**Provided passage**
[START]
**Sorry this is so long, but I just had to express myself today. Even if it's lousy, it felt good to write it.
So ends another day of TAKSfest 2005. I have now rested for my requisite two hours of recovery time and am at last able to consider rehashing my day for your reading pleasure. My beagle is howling relentlessly outside my window and I am blissfully full of homemade pizza and beer. I think I can now cope with my day of disturbing events. Wait…must go get beagle. No one can think, much less write, amid such cacophony.
(pause)
My day dawned misty and gray as I…forget all that. It’s TAKS Reading, my test. Math was yesterday, but this is one I teach. I pulled all the kids from both classes whose ability to bomb the test and ruin me was higher than the other kids’ into my classroom and packed ‘em in like sausages. I carefully separated desks and strategically placed kids facing walls, near me, away from the door, apart from other kids, in front of the color purple and behind an easel, respectively. (I aim to meet all testing styles. That’s just how flexible I am. Heh.)
At last, we got past the excitement of new seats and crusty sausage biscuits from the cafeteria and began The Test. I read my obligatory robotic speech directly from the TAKS Manual and tried to convey the gravity of this situation to the kids by placing emphasis on specific words without deviating one letter from the booklet. [“You MAY take NOTES if you should CHOOSE to in the booklet.”] They began and I relaxed. I paced the room to make sure everyone was on the right page and then I settled in to read my book. Or so I planned.
That was approximately the time at which the bathroom/food syndromes simultaneously began. Little did I know I was not to sit down for the next 4 hours. It turns out that a passage about Vietnamese holidays might not be as intriguing to ten year olds as you’d think.
I have this student to whom I am strangely attached despite the fact that he has moved away (and come back) twice this school year, doesn’t complete work of any kind, possesses a locker which is a notorious biohazard, bullies other kids, and generally wears copious amounts of cafeteria breakfast on his face for the better part of a day. Again, strangely, inexplicably attached. I spent most of my time today begging him to just try on the test. Just try! That’s all I wanted. He’s very capable of passing, just uninterested in the idea. He took 11 bathroom breaks. When returning from the fourth, he waved me over excitedly. I eagerly rushed to his side, anticipating that he was ready to buckle down and tackle that test when he said, “Mrs.! Guess what?!” “What?” I asked, ready to receive the good news. “After I washed my hands, I shot the paper towel backhand around my waist from six feet away and made it!” He grinned and bounced. I gritted my teeth and pointed to his test. He frowned. I walked away to resume monitoring.
[END]
**Dataset section**
[START]
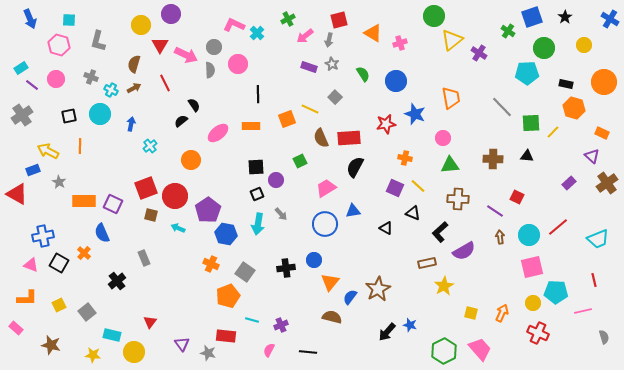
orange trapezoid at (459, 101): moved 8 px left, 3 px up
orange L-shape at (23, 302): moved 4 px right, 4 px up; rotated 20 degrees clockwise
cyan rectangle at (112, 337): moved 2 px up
[END]
**Required work**
1. In the TAKS test-day post, how many bathroom breaks did the student who wouldn't try on the test take?
2. Please reproduce part of the TAKS test-day post word for word, beginning at the words "That was approximately" and stopping after "as you’d think.".
3. Pick up the TAKS test-day post after its last sentence and keep writing it.
The data bears no relation to the TAKS test-day post.

**Outputs in order**
1. He took 11 bathroom breaks.

2.
That was approximately the time at which the bathroom/food syndromes simultaneously began. Little did I know I was not to sit down for the next 4 hours. It turns out that a passage about Vietnamese holidays might not be as intriguing to ten year olds as you’d think.

3.
I cruised by Munchkin’s desk ten minutes later to realize he had misappropriated my “teacher chair” on the sly. He was joyfully spinning back and forth on the cushy splendor that is my coveted seat. I returned him to his chair and tried to keep his distractions to a dull roar as the rest of my kids attempted to solicit food from me. Last year, the third grade teachers must have plied them with food for the duration of the testing session because my students find TAKS to be synonymous with Eat Fest. “Can I have a Jolly Rancher?” “Is there more juice?” “Can I have two bags of pretzels?” “Do you have any gum?” and my personal favorite… “Can we take off our shoes?” Bahr? Are you taking a test or having a party??
I finally got things moving and the grumblers testing. I was just sinking into my rocking chair when…the power went off. Now, we have a skylight instead of a ceiling, so there was really no problem, but a power outage nearly shut down any work I had managed to get started in the last hour. It took a good twenty minutes to convince my students that the world wasn’t ending and that school would not, in fact, be called off. I sighed and looked around to find that my teacher chair had again been commandeered, this time by the child who believes herself a cat.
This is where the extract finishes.